### Data listing
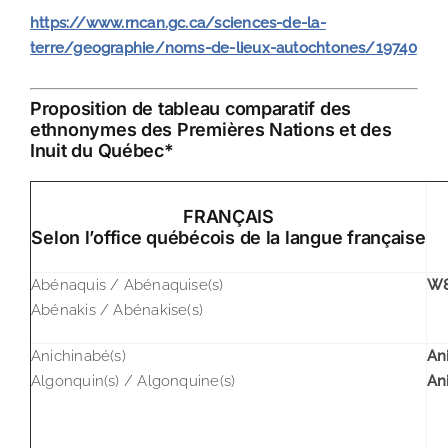
https://www.rncan.gc.ca/sciences-de-la-
terre/geographie/noms-de-lieux-autochtones/19740
Proposition de tableau comparatif des
ethnonymes des Premières Nations
et des
Inuit du Québec*
FRANÇAIS
Selon l’office québécois de la langue française
Abénaquis / Abénaquise(s)
W8
Abénakis / Abénakise(s)
Anichinabé(s)
Ani
Algonquin(s) / Algonquine(s)
An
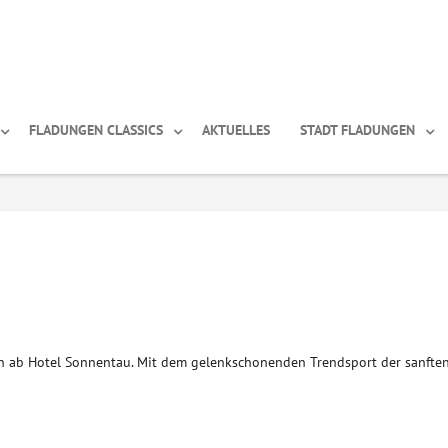
FLADUNGEN CLASSICS
AKTUELLES
STADT FLADUNGEN
nn ab Hotel Sonnentau. Mit dem gelenkschonenden Trendsport der sanfte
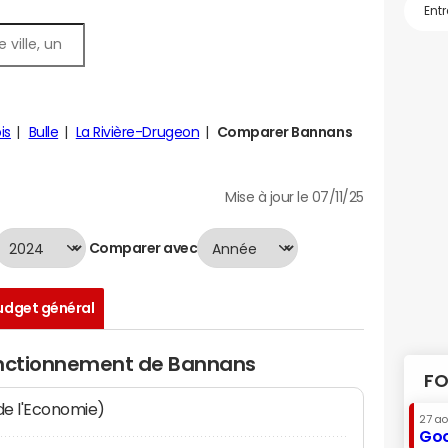
is
Bulle
La Rivière-Drugeon
Comparer Bannans
Mise à jour le 07/11/25
Comparer avec
udget général
onctionnement de Bannans
FO
 de l'Economie)
27 a
Goo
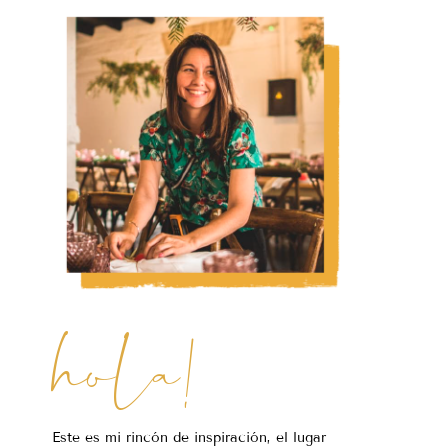
hola!
Este es mi rincón de inspiración, el lugar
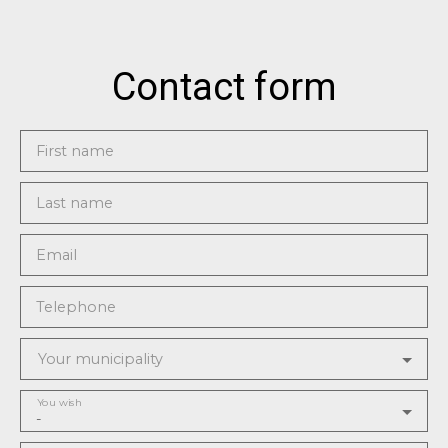
Contact form
First name
Last name
Email
Telephone
Your municipality
You wish
-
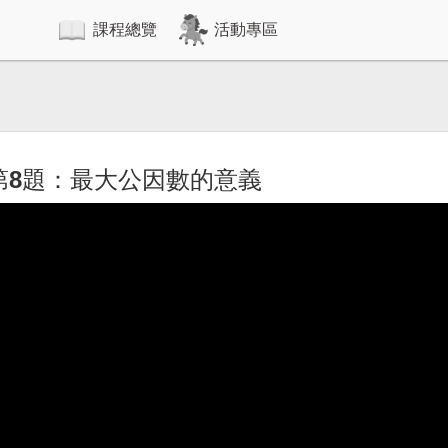
課程總覽
活動專區
最大公因數的意義
題第8題：最大公因數的意義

### Work request
Send back every record exactly as it stands, except the pictures.

### Solution to this task
https://www.rncan.gc.ca/sciences-de-la-
terre/geographie/noms-de-lieux-autochtones/19740
Proposition de tableau comparatif des
ethnonymes des Premières Nations
et des
Inuit du Québec*
FRANÇAIS
Selon l’office québécois de la langue française
Abénaquis / Abénaquise(s)
W8
Abénakis / Abénakise(s)
Anichinabé(s)
Ani
Algonquin(s) / Algonquine(s)
An
FLADUNGEN CLASSICS
AKTUELLES
STADT FLADUNGEN
nn ab Hotel Sonnentau. Mit dem gelenkschonenden Trendsport der sanfte
is
Bulle
La Rivière-Drugeon
Comparer Bannans
Mise à jour le 07/11/25
Comparer avec
udget général
onctionnement de Bannans
FO
 de l'Economie)
27 a
Goo
hola!
Este es mi rincón de inspiración, el lugar
Contact form
First name
Last name
Email
Telephone
Your municipality
You wish
-
課程總覽
活動專區
最大公因數的意義
題第8題：最大公因數的意義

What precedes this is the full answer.